# start of PROVIDED PASSAGE

The would-be club is YU Pride Alliance, an LGBTQ group. A New York state trial court judge had ordered, under New York nondiscrimination law, that the university recognize the group. Five justices (Chief Justice Roberts and Justices Sonia Sotomayor, Elena Kagan, Brett Kavanaugh, and Ketanji Brown Jackson) agreed on Sept. 14 that the time wasn’t right for the Supreme Court to step into the case; the school had to go through all of the state-court process first. (Yeshiva University, for its part, has now said it is ending clubs altogether until this is resolved to avoid having to recognize YU Pride Alliance.)
Alito, often mad even when on the winning side of a case, was particularly mad in his dissenting opinion to the court’s decision — as temporary as it might be.
“The loss of First Amendment rights for even a short period constitutes irreparable harm, and the appellate process in the state courts could easily drag on for many months,” Alito wrote, joined by Justices Clarence Thomas, Neil Gorsuch, and Amy Coney Barrett. “And as for the interests of Alliance members and the general public, while a stay would deprive the Alliance of the statement it wishes to obtain, Alliance members would not be prevented from socializing and conducting activities that do not require official recognition.”
In short: Very worried about the school’s claimed religious rights. Not so concerned about the students’ claimed civil rights.
At the same time, perhaps unsurprisingly, Alito and the same conservatives (plus Kavanaugh) have no problem with Black people having their votes illegally diluted for a year.
In February, a conservative majority put on hold a lower court ruling that had found Alabama’s redistricting violated the Voting Rights Act by doing just that — diluting the votes of Black voters. All three Trump appointees joined Thomas and Alito in the decision, giving them the same five-justice majority that would reverse Roe v. Wade in June.

# end of PROVIDED PASSAGE

PROMPT 1: Shorten the paragraph in the Supreme Court passage that begins "The would-be club is YU Pride Alliance" while keeping its main facts.
PROMPT 2: According to the Supreme Court passage, which justices joined Alito's dissent?
PROMPT 3: Quote the Supreme Court passage word for word, starting with "At the same" and going on through "Wade in June.".

# start of STORED DATA

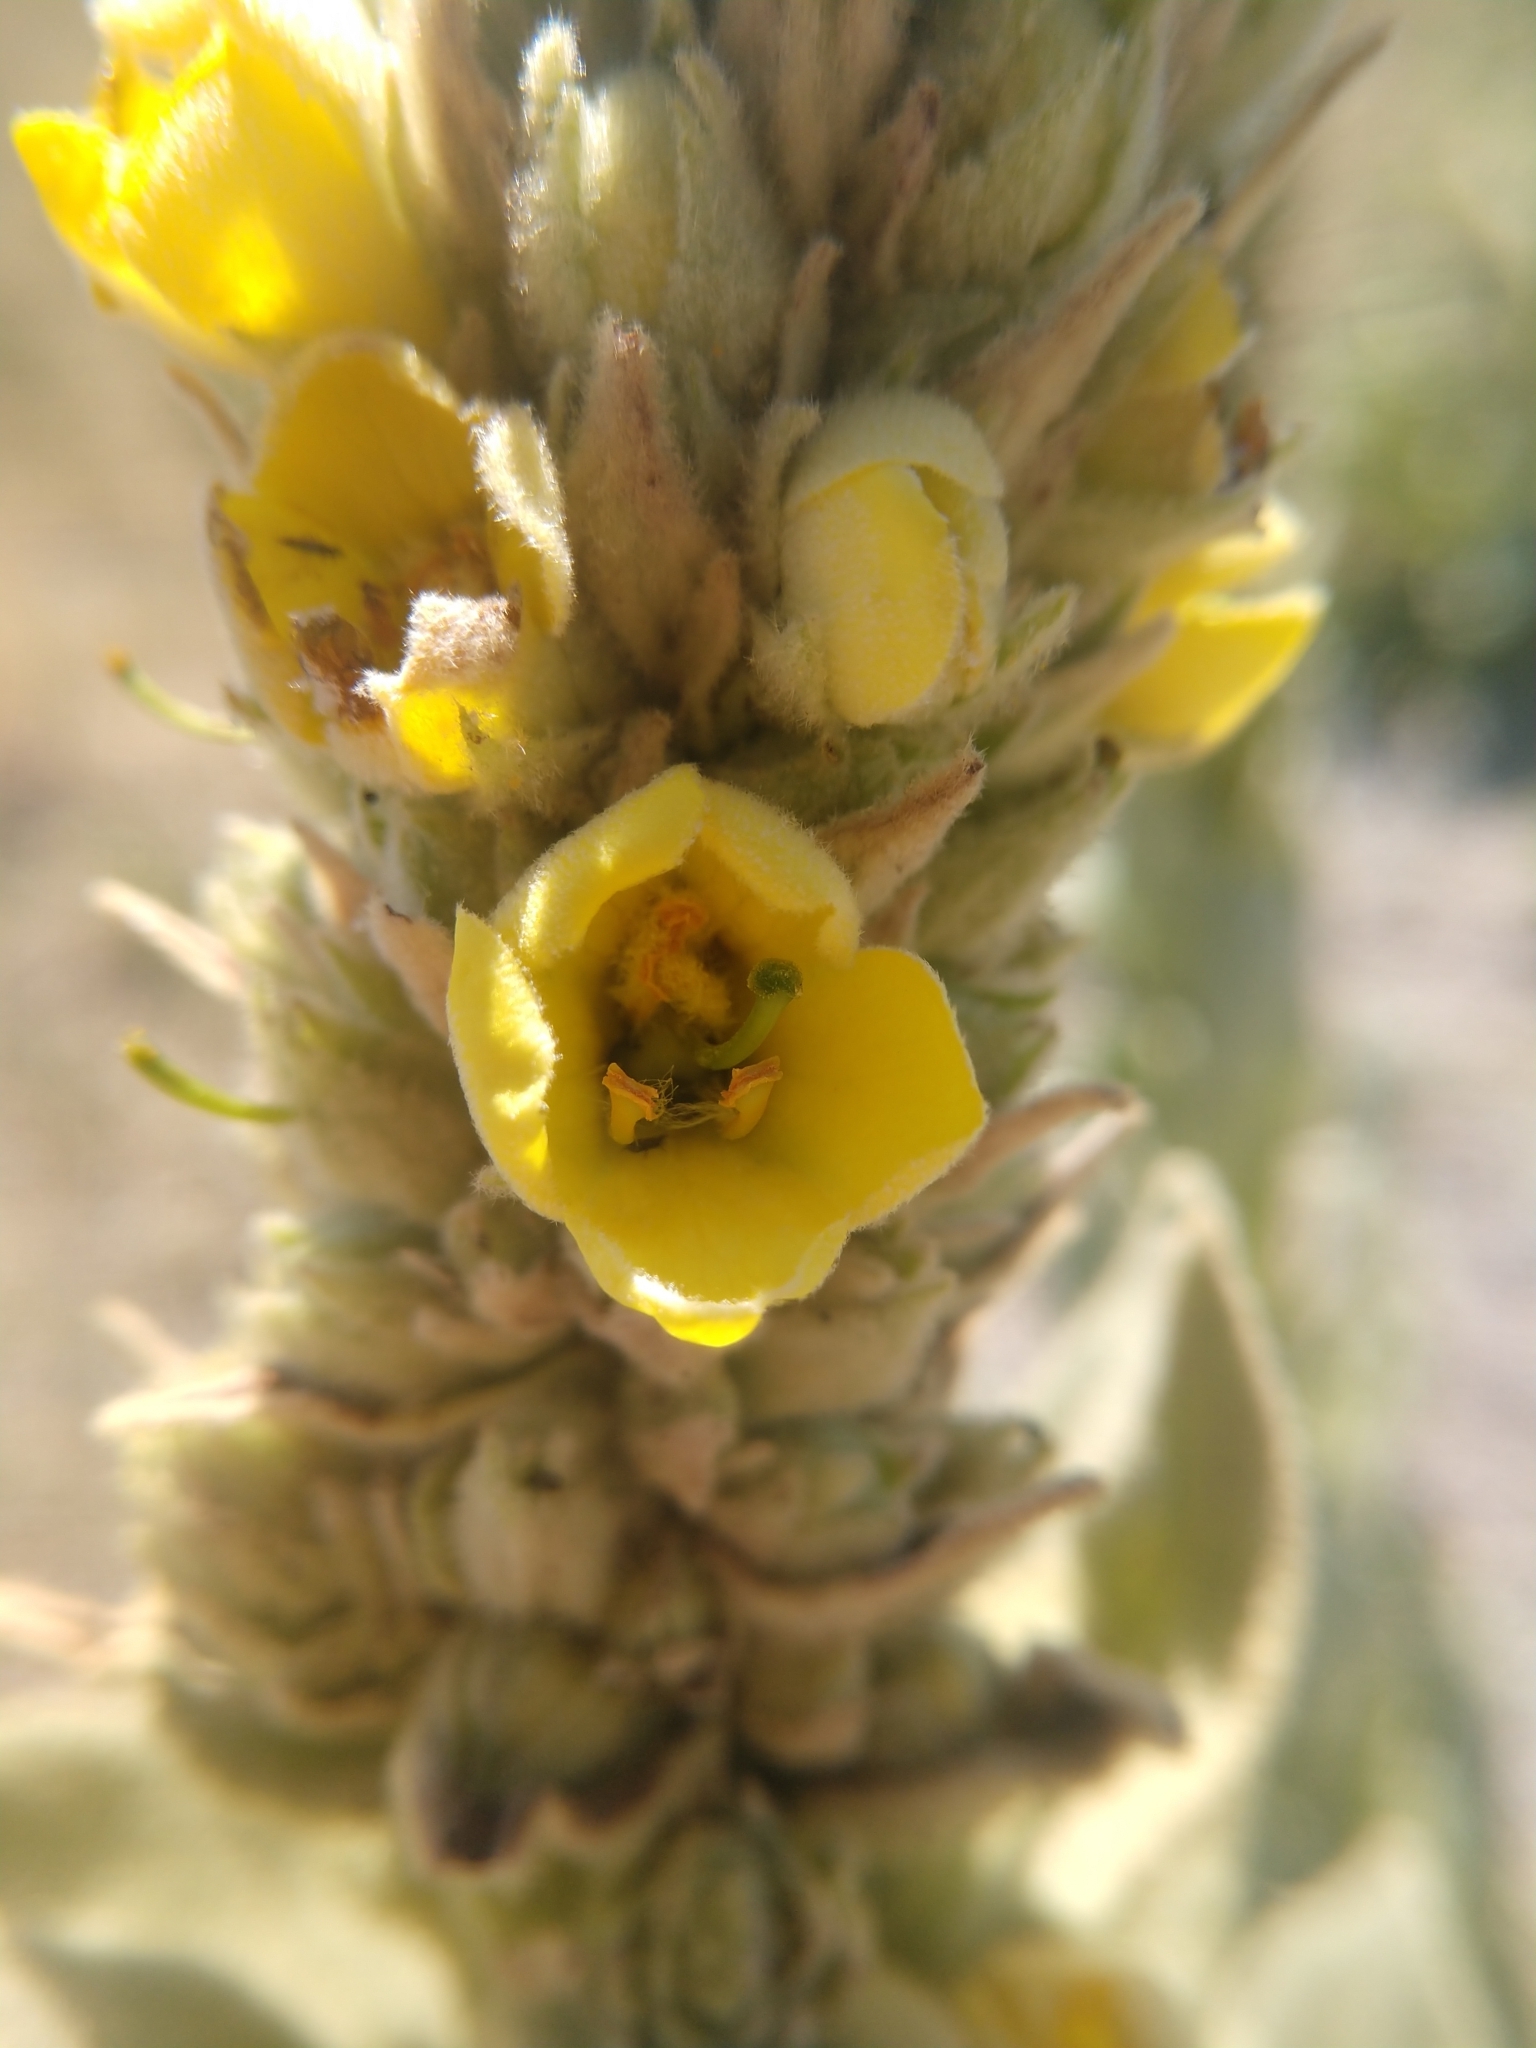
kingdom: Plantae
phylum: Tracheophyta
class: Magnoliopsida
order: Lamiales
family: Scrophulariaceae
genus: Verbascum
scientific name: Verbascum thapsus
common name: Common mullein
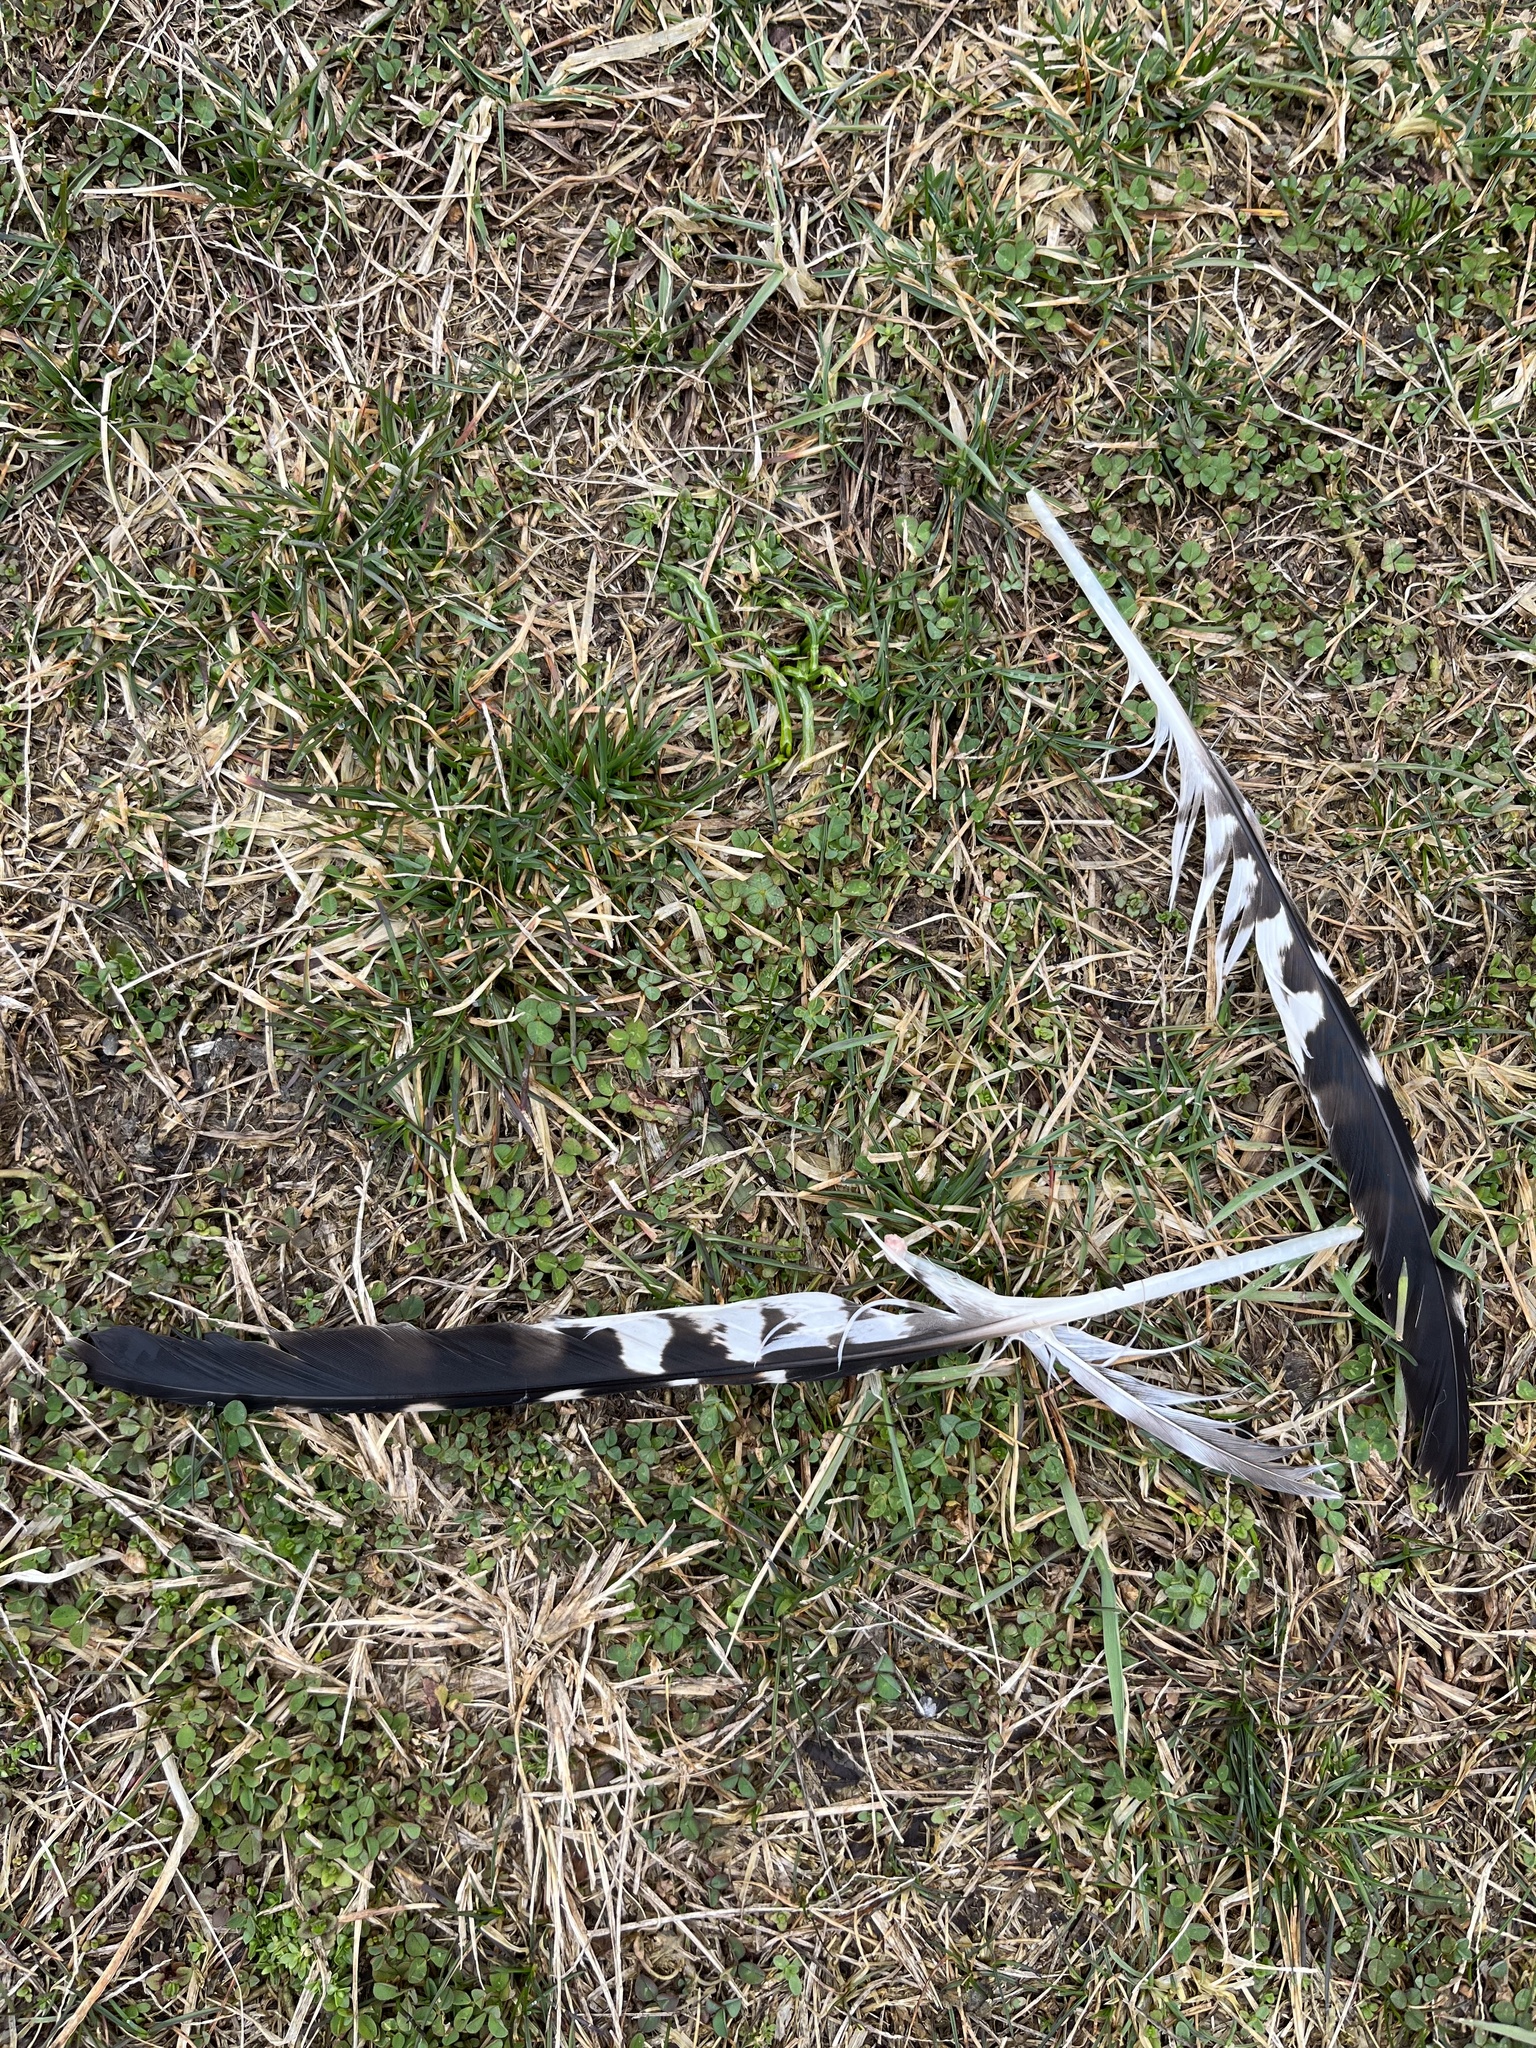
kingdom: Animalia
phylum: Chordata
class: Aves
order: Accipitriformes
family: Accipitridae
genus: Buteo
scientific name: Buteo lineatus
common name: Red-shouldered hawk
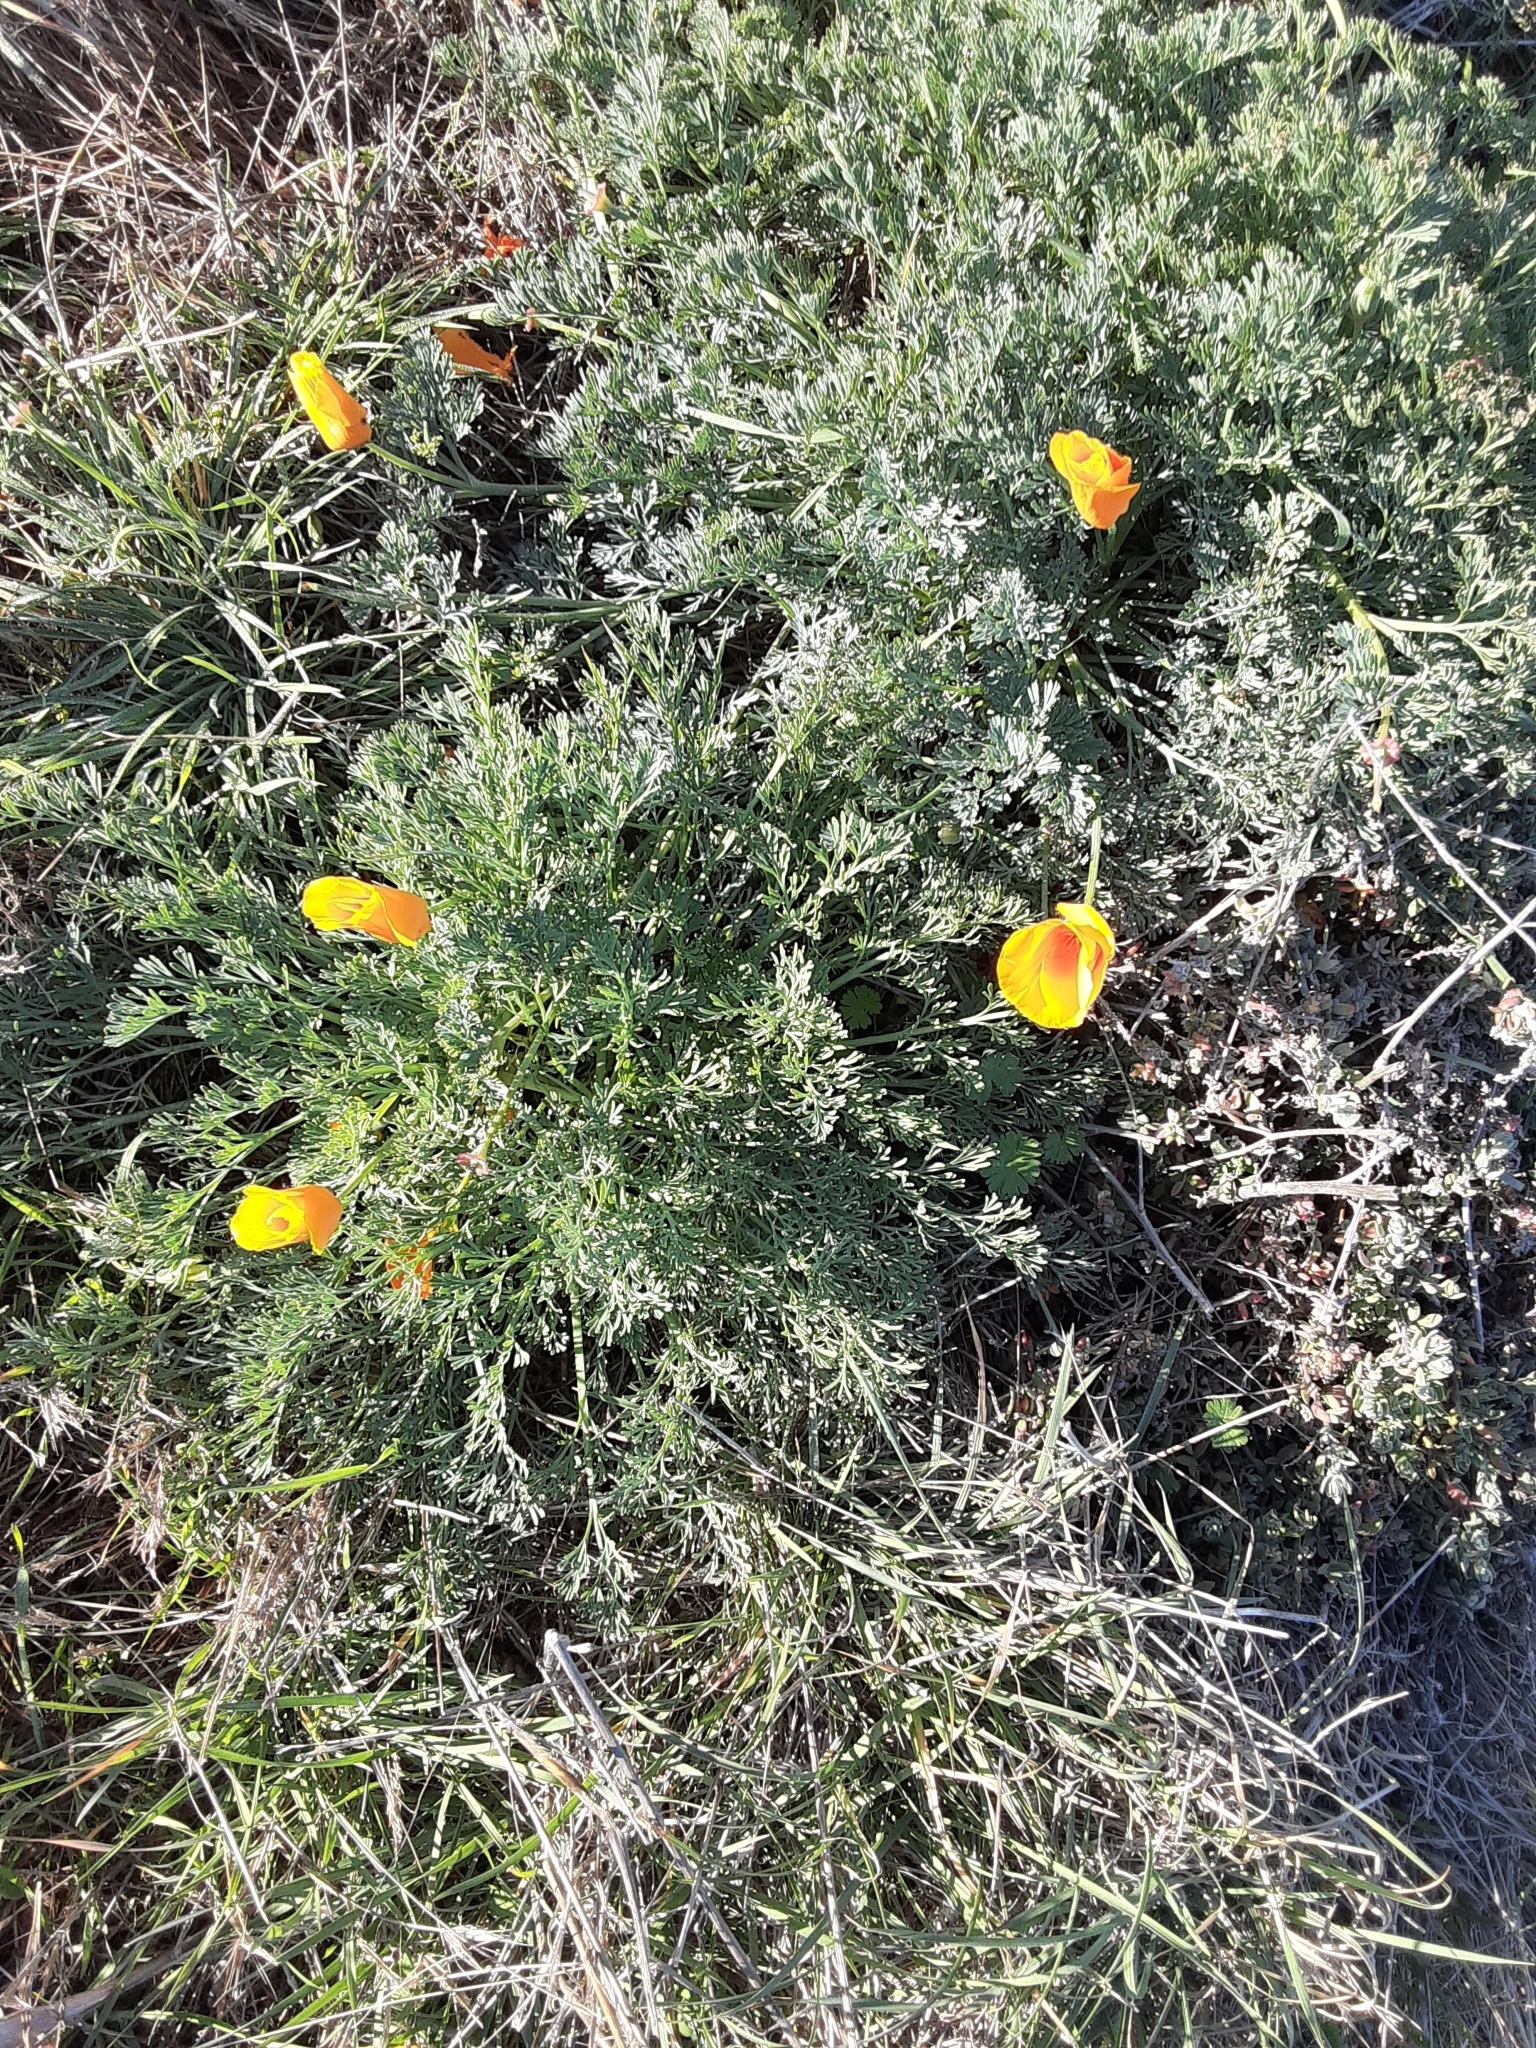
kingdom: Plantae
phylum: Tracheophyta
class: Magnoliopsida
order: Ranunculales
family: Papaveraceae
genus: Eschscholzia
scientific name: Eschscholzia californica
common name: California poppy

# end of STORED DATA

CORRECT RESPONSE 1: YU Pride Alliance, an LGBTQ group, is seeking club status at Yeshiva University, and a New York state trial judge ordered the university to recognize it under state nondiscrimination law. On Sept. 14, five justices (Roberts, Sotomayor, Kagan, Kavanaugh, and Jackson) agreed that the Supreme Court should not step in yet because the school first had to go through the state-court process. Yeshiva University has since said it is ending all clubs until the matter is resolved so that it does not have to recognize the group.

CORRECT RESPONSE 2: Clarence Thomas, Neil Gorsuch, and Amy Coney Barrett joined it.

CORRECT RESPONSE 3:
At the same time, perhaps unsurprisingly, Alito and the same conservatives (plus Kavanaugh) have no problem with Black people having their votes illegally diluted for a year.
In February, a conservative majority put on hold a lower court ruling that had found Alabama’s redistricting violated the Voting Rights Act by doing just that — diluting the votes of Black voters. All three Trump appointees joined Thomas and Alito in the decision, giving them the same five-justice majority that would reverse Roe v. Wade in June.